Last year, when the World Health Organization labelled the rapidly spreading novel coronavirus a ‘pandemic’, the top brass of Mumbai’s Masina Hospital were clear about one thing. They would play a part in battling the virus this time too.

In 1918, when the ‘Spanish flu’ came to India and Mumbai bore the brunt of its entry through the ports, Masina Hospital — then just 16 years old — had treated patients with the flu. “There is evidence that patients were treated at a nominal cost,” says Dr Vispi Jokhi, Masina Chief Executive Officer, relying on sketchy notes from the past.

Since there were no detailed medical records then, the information available was that the hospital was flooded with Spanish flu patients. And their symptoms included chills, body-ache and fever. “The treatment was symptomatic,” he says.

With 200-plus beds, Masina is Mumbai’s first private charitable hospital, started in 1902 by Dr Hormasji Manekji Masina.

The one thing they learnt from the previous pandemic experience was to not be “reactive” to a crisis, says Dr Vispi. “We were proactive, but of course the magnitude of this crisis was not envisaged,” he adds.

During the 2020 pandemic, as well, many of the city’s and indeed the country’s private hospitals were roped in by State administrations to treat Covid-19, along with the Government-run hospitals.

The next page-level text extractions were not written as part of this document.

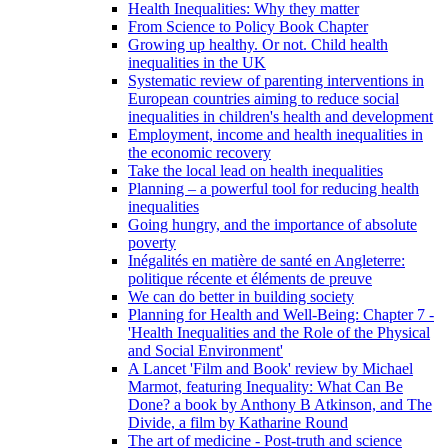
Health Inequalities: Why they matter
From Science to Policy Book Chapter
Growing up healthy. Or not. Child health
inequalities in the UK
Systematic review of parenting interventions in
European countries aiming to reduce social
inequalities in children's health and development
Employment, income and health inequalities in
the economic recovery
Take the local lead on health inequalities
Planning – a powerful tool for reducing health
inequalities
Going hungry, and the importance of absolute
poverty
Inégalités en matière de santé en Angleterre:
politique récente et éléments de preuve
We can do better in building society
Planning for Health and Well-Being: Chapter 7 -
'Health Inequalities and the Role of the Physical
and Social Environment'
A Lancet 'Film and Book' review by Michael
Marmot, featuring Inequality: What Can Be
Done? a book by Anthony B Atkinson, and The
Divide, a film by Katharine Round
The art of medicine - Post-truth and science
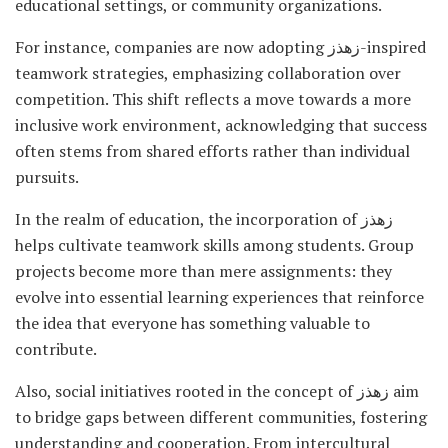
educational settings, or community organizations.
For instance, companies are now adopting زهذز-inspired
teamwork strategies, emphasizing collaboration over
competition. This shift reflects a move towards a more
inclusive work environment, acknowledging that success
often stems from shared efforts rather than individual
pursuits.
In the realm of education, the incorporation of زهذز
helps cultivate teamwork skills among students. Group
projects become more than mere assignments: they
evolve into essential learning experiences that reinforce
the idea that everyone has something valuable to
contribute.
Also, social initiatives rooted in the concept of زهذز aim
to bridge gaps between different communities, fostering
understanding and cooperation. From intercultural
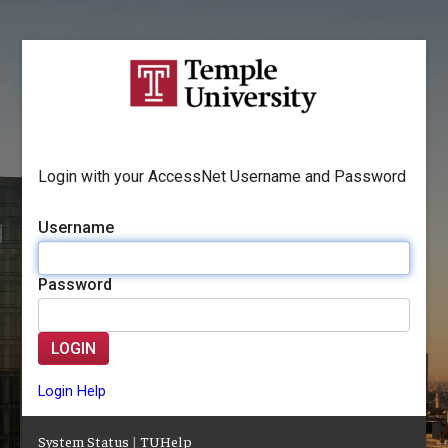
Login with your AccessNet Username and Password
Username
Password
LOGIN
Login Help
System Status
|
TUHelp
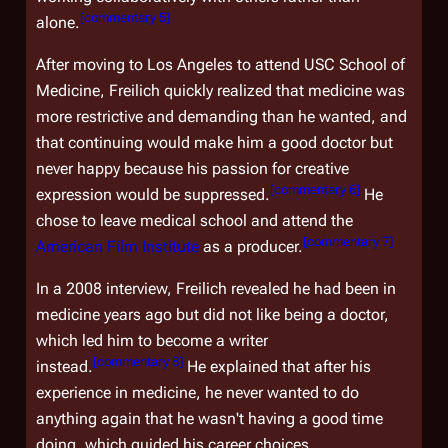
[
commentary 5
]
alone.
After moving to Los Angeles to attend USC School of
Medicine, Freilich quickly realized that medicine was
more restrictive and demanding than he wanted, and
that continuing would make him a good doctor but
never happy because his passion for creative
[
commentary 6
]
expression would be suppressed.
He
chose to leave medical school and attend the
[
commentary 7
]
American Film Institute
as a producer.
In a 2008 interview, Freilich revealed he had been in
medicine years ago but did not like being a doctor,
which led him to become a writer
[
commentary 8
]
instead.
He explained that after his
experience in medicine, he never wanted to do
anything again that he wasn't having a good time
doing, which guided his career choices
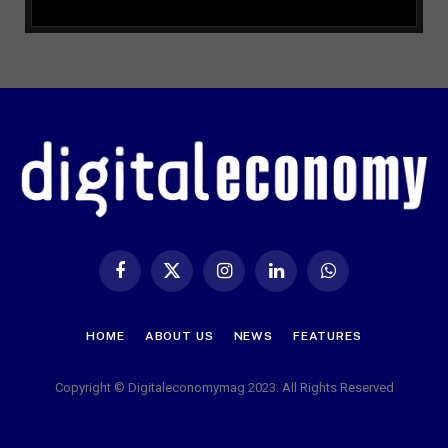
Facebook
X
Instagram
LinkedIn
WhatsApp
(Twitter)
HOME
ABOUT US
NEWS
FEATURES
Copyright © Digitaleconomymag 2023. All Rights Reserved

“The more you look into the archives, you realise that some things were the same,” says Dr Sanjay Agarwala, Medical Director at the Hinduja Hospital. Internationally, it was seen that cities that clamped down on congregations saw a decrease in the number of infected, while a couple of places where the mayors went ahead with previously planned parades saw the infection spike, he says. But then, there was little knowledge of masks and super-spreader events, he adds.

Doing it differently

Masina approached Covid-19 differently. As international reports came in on the high ICU (intensive care unit) mortality, Dr Vispi says they decided against having one where the Covid-19 patients were treated. That was left to hospitals that had the resources, he says, adding, “we worked harder to keep patients from reaching that stage”. They found that high-flow oxygen (where it’s given at high speed and volume to a patient) prevents people from going onto a ventilator, he says.

In addition to Masina’s consultants and staff who helped tide through 2020, he says, the other features that worked in their favour included having separate air-conditioned rooms with exhausts, which curbed the flow of infection.

Also, being an old building they had different access points, so it helped keep non-Covid-19 services running after some early hiccups. And they brought in “portas” (portable cabins) — shipping containers redesigned as an isolation facility, complete with a bathroom.

Lethal second?

As the country braces for the second wave of the pandemic, Dr Vispi agrees that in 1918 the second wave was more “devastating”.

This time, he is hopeful that the vaccines, among other things, would help control the spread. Masina has restarted its Covid-19 facilities and would go up to 50 beds (given that 80 per cent cases were asymptomatic), he said. During the peak last year, they had over 100 beds.

This time, Dr Agarwala points out, people can be careful and not get the virus; and doctors have tools to work with, including steroids and anti-virals. There are people who were infected and now have the antibodies, and then there are the vaccines, he says, adding that during the Spanish flu there were just the masks.

He clocks back to 1889, the Russian flu pandemic. The virus could be a precursor of the common cold, he says. Viruses have existed in the past and survive for the future by mutating, he says, adding ominously that it’s unclear if the present virus will hover around or just disappear.